== STATED TASK ==
List each line in the data below that contains the string "acousticguitarsteel". The match is case-sensitive.

#####

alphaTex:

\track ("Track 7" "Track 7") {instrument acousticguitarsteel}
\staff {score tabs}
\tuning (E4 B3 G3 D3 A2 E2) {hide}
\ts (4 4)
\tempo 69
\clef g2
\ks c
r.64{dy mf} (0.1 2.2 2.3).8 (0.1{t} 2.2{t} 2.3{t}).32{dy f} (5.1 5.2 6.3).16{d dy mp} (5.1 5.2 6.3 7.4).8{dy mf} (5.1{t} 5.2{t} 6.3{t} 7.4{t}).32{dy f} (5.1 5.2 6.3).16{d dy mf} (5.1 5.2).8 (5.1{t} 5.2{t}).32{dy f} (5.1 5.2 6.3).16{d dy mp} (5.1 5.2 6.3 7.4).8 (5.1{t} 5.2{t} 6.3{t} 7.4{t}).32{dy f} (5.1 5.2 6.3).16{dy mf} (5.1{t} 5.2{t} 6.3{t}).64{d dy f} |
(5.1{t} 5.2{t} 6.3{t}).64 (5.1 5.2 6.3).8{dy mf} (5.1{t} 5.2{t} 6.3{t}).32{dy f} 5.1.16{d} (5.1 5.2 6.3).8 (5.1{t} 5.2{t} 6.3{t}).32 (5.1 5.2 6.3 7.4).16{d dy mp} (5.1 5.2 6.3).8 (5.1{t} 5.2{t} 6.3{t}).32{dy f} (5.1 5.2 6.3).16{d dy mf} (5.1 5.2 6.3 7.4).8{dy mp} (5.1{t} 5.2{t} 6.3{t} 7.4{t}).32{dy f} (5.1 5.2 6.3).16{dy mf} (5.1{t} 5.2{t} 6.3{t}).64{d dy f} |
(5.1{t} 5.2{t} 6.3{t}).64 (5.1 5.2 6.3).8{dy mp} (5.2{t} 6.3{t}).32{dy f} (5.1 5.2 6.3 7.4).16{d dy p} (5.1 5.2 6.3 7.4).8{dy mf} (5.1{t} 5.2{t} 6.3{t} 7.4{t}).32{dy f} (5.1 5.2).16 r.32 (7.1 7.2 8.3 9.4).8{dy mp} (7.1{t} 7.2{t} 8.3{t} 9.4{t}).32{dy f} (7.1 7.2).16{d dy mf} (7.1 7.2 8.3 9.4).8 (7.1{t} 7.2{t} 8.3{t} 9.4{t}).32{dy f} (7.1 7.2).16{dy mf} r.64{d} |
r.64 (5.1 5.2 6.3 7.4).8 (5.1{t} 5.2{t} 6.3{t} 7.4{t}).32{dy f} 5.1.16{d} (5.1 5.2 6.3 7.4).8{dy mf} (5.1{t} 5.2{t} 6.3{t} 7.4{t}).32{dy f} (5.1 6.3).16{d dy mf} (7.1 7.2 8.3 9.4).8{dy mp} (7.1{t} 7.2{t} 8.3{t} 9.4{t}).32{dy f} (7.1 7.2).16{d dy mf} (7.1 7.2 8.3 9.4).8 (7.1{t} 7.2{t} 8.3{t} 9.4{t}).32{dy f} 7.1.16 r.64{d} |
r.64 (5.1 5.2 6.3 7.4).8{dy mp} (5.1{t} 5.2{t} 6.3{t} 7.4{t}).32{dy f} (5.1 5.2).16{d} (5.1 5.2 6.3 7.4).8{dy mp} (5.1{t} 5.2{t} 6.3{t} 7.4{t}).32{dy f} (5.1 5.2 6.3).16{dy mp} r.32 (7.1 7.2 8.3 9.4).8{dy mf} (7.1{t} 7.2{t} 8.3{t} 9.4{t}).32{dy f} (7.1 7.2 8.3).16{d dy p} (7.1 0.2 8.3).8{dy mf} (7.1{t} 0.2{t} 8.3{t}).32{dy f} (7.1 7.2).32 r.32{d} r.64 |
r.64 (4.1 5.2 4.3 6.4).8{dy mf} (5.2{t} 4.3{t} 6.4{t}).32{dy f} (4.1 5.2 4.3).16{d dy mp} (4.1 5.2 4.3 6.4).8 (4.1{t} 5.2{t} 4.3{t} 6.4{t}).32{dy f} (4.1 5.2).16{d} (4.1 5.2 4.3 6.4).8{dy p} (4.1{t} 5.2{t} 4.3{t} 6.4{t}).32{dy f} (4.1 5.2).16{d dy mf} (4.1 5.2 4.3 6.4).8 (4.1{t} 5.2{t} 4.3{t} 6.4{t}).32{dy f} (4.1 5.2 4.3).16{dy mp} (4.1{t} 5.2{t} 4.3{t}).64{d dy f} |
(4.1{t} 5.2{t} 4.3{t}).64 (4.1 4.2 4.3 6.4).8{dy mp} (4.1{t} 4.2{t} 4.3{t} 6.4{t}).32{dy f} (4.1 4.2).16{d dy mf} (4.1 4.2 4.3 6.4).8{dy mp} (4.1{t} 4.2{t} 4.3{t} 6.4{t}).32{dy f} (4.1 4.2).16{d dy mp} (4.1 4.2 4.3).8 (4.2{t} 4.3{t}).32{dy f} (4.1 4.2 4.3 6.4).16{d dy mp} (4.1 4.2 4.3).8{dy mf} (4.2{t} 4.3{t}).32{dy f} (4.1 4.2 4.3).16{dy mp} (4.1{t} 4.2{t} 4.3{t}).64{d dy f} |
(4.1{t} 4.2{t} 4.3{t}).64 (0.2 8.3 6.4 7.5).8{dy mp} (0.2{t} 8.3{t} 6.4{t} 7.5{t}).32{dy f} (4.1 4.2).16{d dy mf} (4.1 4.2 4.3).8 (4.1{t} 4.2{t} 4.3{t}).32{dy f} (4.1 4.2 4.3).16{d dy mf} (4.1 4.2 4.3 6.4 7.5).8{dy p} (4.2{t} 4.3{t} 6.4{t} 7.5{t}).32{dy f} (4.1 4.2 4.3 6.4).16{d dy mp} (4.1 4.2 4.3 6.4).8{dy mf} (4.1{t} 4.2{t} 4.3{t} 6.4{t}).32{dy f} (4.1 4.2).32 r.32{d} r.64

#####

== RESULT OF THE TASK ==
\track ("Track 7" "Track 7") {instrument acousticguitarsteel}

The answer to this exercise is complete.